Passage provided:

===

Improvement in energy consumption and operational stability of electrolyte-gated synapse transistors using atomic-layer-deposited HfO2 thin films

Electrolyte-gated transistors (EGTs) are promising candidates for artificial synaptic devices, due to lower energy consumption by forming the electric double layer to modulate the channel conductance. In this work, we propose a three-terminal artificial synapse transistor employing HfO2 electrolyte-gate insulator (EGI). The inorganic HfO2 thin film with high dielectric constant was chosen as a good candidate of an EGI to improve the operational stability and energy consumption for the synapse transistor. Mobile hydrogen ions incorporated in the HfO2 EGI were revealed to be generated during the ALD process at a temperature as low as 100 °C. The synaptic plasticity of the fabricated synapse transistor could be gradually modulated by the movement of mobile ions in the EGI, which were examined to be dependent on the applied pulse conditions. The fabricated synapse transistor emulated biological synaptic functions, including excitatory/inhibitory post-synaptic current (EPSC/IPSC) and paired-pulse facilitation/depression (PPF/PPD). Furthermore, by controlling the pulse spike conditions, the conversion from short-term plasticity (STP) to long-term plasticity (LTP) was successfully verified. The LTP characteristics were demonstrated to be far enhanced with the EGI film thickness by means of magnifying the amounts of incorporated mobile ions. In addition, the long-term reliability and operational repeatability of the fabricated synapse transistor were well verified thanks to the choice of HfO2 EGI. The energy consumption required for single spike event was estimated to be a value as low as 0.26 pJ, thus demonstrating considerable potential as an artificial synapse device.

===

Task instructions: Summarize the abstract on HfO2 synapse transistors above in two sentences.

Supplied information:
===

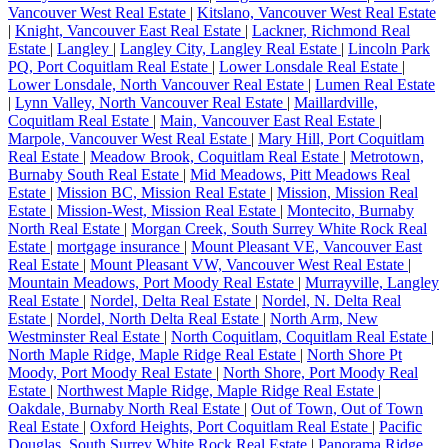
Vancouver West Real Estate
|
Kitslano, Vancouver West Real Estate
|
Knight, Vancouver East Real Estate
|
Lackner, Richmond Real
Estate
|
Langley
|
Langley City, Langley Real Estate
|
Lincoln Park
PQ, Port Coquitlam Real Estate
|
Lower Lonsdale Real Estate
|
Lower Lonsdale, North Vancouver Real Estate
|
Lumen Real Estate
|
Lynn Valley, North Vancouver Real Estate
|
Maillardville,
Coquitlam Real Estate
|
Main, Vancouver East Real Estate
|
Marpole, Vancouver West Real Estate
|
Mary Hill, Port Coquitlam
Real Estate
|
Meadow Brook, Coquitlam Real Estate
|
Metrotown,
Burnaby South Real Estate
|
Mid Meadows, Pitt Meadows Real
Estate
|
Mission BC, Mission Real Estate
|
Mission, Mission Real
Estate
|
Mission-West, Mission Real Estate
|
Montecito, Burnaby
North Real Estate
|
Morgan Creek, South Surrey White Rock Real
Estate
|
mortgage insurance
|
Mount Pleasant VE, Vancouver East
Real Estate
|
Mount Pleasant VW, Vancouver West Real Estate
|
Mountain Meadows, Port Moody Real Estate
|
Murrayville, Langley
Real Estate
|
Nordel, Delta Real Estate
|
Nordel, N. Delta Real
Estate
|
Nordel, North Delta Real Estate
|
North Arm, New
Westminster Real Estate
|
North Coquitlam, Coquitlam Real Estate
|
North Maple Ridge, Maple Ridge Real Estate
|
North Shore Pt
Moody, Port Moody Real Estate
|
North Shore, Port Moody Real
Estate
|
Northwest Maple Ridge, Maple Ridge Real Estate
|
Oakdale, Burnaby North Real Estate
|
Out of Town, Out of Town
Real Estate
|
Oxford Heights, Port Coquitlam Real Estate
|
Pacific
Douglas, South Surrey White Rock Real Estate
|
Panorama Ridge,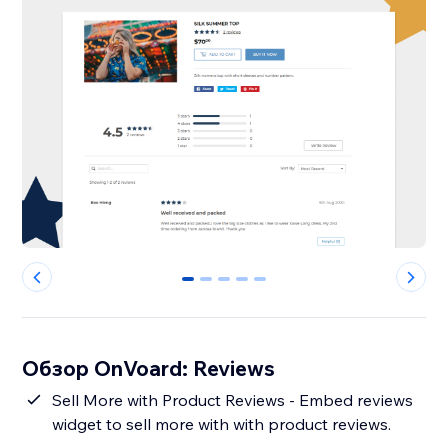
0
1
2
3
4
Обзор OnVoard: Reviews
Sell More with Product Reviews - Embed reviews
widget to sell more with with product reviews.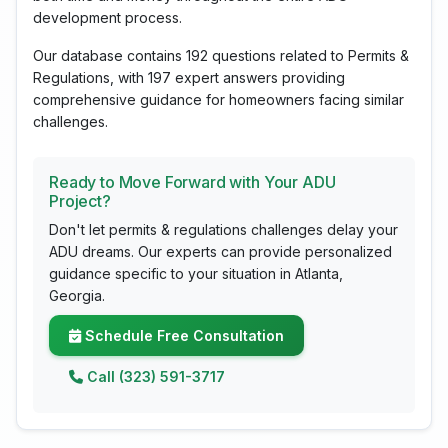
development process.
Our database contains 192 questions related to Permits &
Regulations, with 197 expert answers providing
comprehensive guidance for homeowners facing similar
challenges.
Ready to Move Forward with Your ADU
Project?
Don't let permits & regulations challenges delay your
ADU dreams. Our experts can provide personalized
guidance specific to your situation in Atlanta,
Georgia.
Schedule Free Consultation
Call (323) 591-3717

===

Answer section: The work proposes a three-terminal electrolyte-gated synapse transistor with an HfO2 gate insulator grown by atomic layer deposition, chosen to improve operational stability and energy consumption; mobile hydrogen ions formed during deposition at temperatures as low as 100 °C let the device's synaptic plasticity be modulated. The transistor emulated EPSC/IPSC and PPF/PPD, converted from short-term to long-term plasticity under controlled pulse conditions, showed long-term reliability and repeatability, and consumed an estimated 0.26 pJ per spike event.